De toegevoegde waarde van het grondgebonden veehouderijcomplex bedroeg circa 8,6 mld. euro in 2019. Het aandeel van het grondgebonden veehouderijcomplex in het bruto binnenlands product (bbp) schommelt sinds 2010 rond de 1,2%. Het aandeel van de primaire sector in de toegevoegde waarde is in 2019 terug gelopen tot 15%. In 2017 lag dit aandeel nog op bijna 25%, wat vooral is toe te schrijven aan de goede melkprijs in 2017 met bijgevolg hoge inkomens voor melkveehouders.

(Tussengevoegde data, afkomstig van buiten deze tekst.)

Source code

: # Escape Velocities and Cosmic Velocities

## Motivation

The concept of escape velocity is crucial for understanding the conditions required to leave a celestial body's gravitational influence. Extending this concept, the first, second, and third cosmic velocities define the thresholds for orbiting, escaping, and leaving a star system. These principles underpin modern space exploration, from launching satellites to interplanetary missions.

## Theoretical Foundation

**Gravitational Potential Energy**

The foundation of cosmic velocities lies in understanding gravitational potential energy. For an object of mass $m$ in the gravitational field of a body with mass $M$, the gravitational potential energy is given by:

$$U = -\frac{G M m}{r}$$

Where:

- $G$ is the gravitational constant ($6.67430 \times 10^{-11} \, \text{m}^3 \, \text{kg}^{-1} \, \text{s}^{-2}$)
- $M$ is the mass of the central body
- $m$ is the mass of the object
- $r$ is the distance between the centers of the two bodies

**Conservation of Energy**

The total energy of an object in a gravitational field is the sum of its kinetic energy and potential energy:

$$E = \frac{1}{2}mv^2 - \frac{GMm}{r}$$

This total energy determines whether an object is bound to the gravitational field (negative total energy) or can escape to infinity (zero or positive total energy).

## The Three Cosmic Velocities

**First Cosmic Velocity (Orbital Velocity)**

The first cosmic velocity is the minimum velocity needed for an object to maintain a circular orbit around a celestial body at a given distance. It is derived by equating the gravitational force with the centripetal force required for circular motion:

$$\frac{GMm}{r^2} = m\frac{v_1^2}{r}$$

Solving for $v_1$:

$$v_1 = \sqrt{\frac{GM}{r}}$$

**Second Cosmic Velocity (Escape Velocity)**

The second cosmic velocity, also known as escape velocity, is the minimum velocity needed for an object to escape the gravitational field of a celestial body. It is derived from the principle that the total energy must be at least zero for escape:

De toelevering is met een aandeel van 46% de grootste schakel en dit aandeel is al jaren vrij stabiel.
In deze berekeningen wordt ervan uitgegaan dat de toegevoegde waarde van het grondgebonden veehouderijcomplex volledig samenhangt met de verwerking van binnenlandse agrarische grondstoffen door de zuivelindustrie; de hoeveelheid geïmporteerde agrarische grondstoffen (melk) is zo klein dat een opsplitsing van het grondgebonden veehouderijcomplex naar binnen- en buitenlandse agrarische grondstoffen niet relevant is.
Werkgelegenheid grondgebonden veehouderijcomplex
De totale werkgelegenheid van het grondgebonden veehouderijcomplex lag in 2019 op bijna 142.000 arbeidsjaren; waarvan 42% werkgelegenheid is op de primaire bedrijven. Dit aandeel is stabiel en aanzienlijk hoger dan het aandeel van de primaire bedrijven in de toegevoegde waarde van het grondgebonden veehouderijcomplex (circa 15%). Dit duidt op een relatief lage toegevoegde waarde per arbeidskracht op de primaire bedrijven in vergelijking met de andere schakels in het cluster. Na de primaire productie komen de toeleverende bedrijven, met een aandeel van 35% in de totale werkgelegenheid van dit complex. Verwerking was goed voor 16% van de werkgelegenheid en distributie voor 7%.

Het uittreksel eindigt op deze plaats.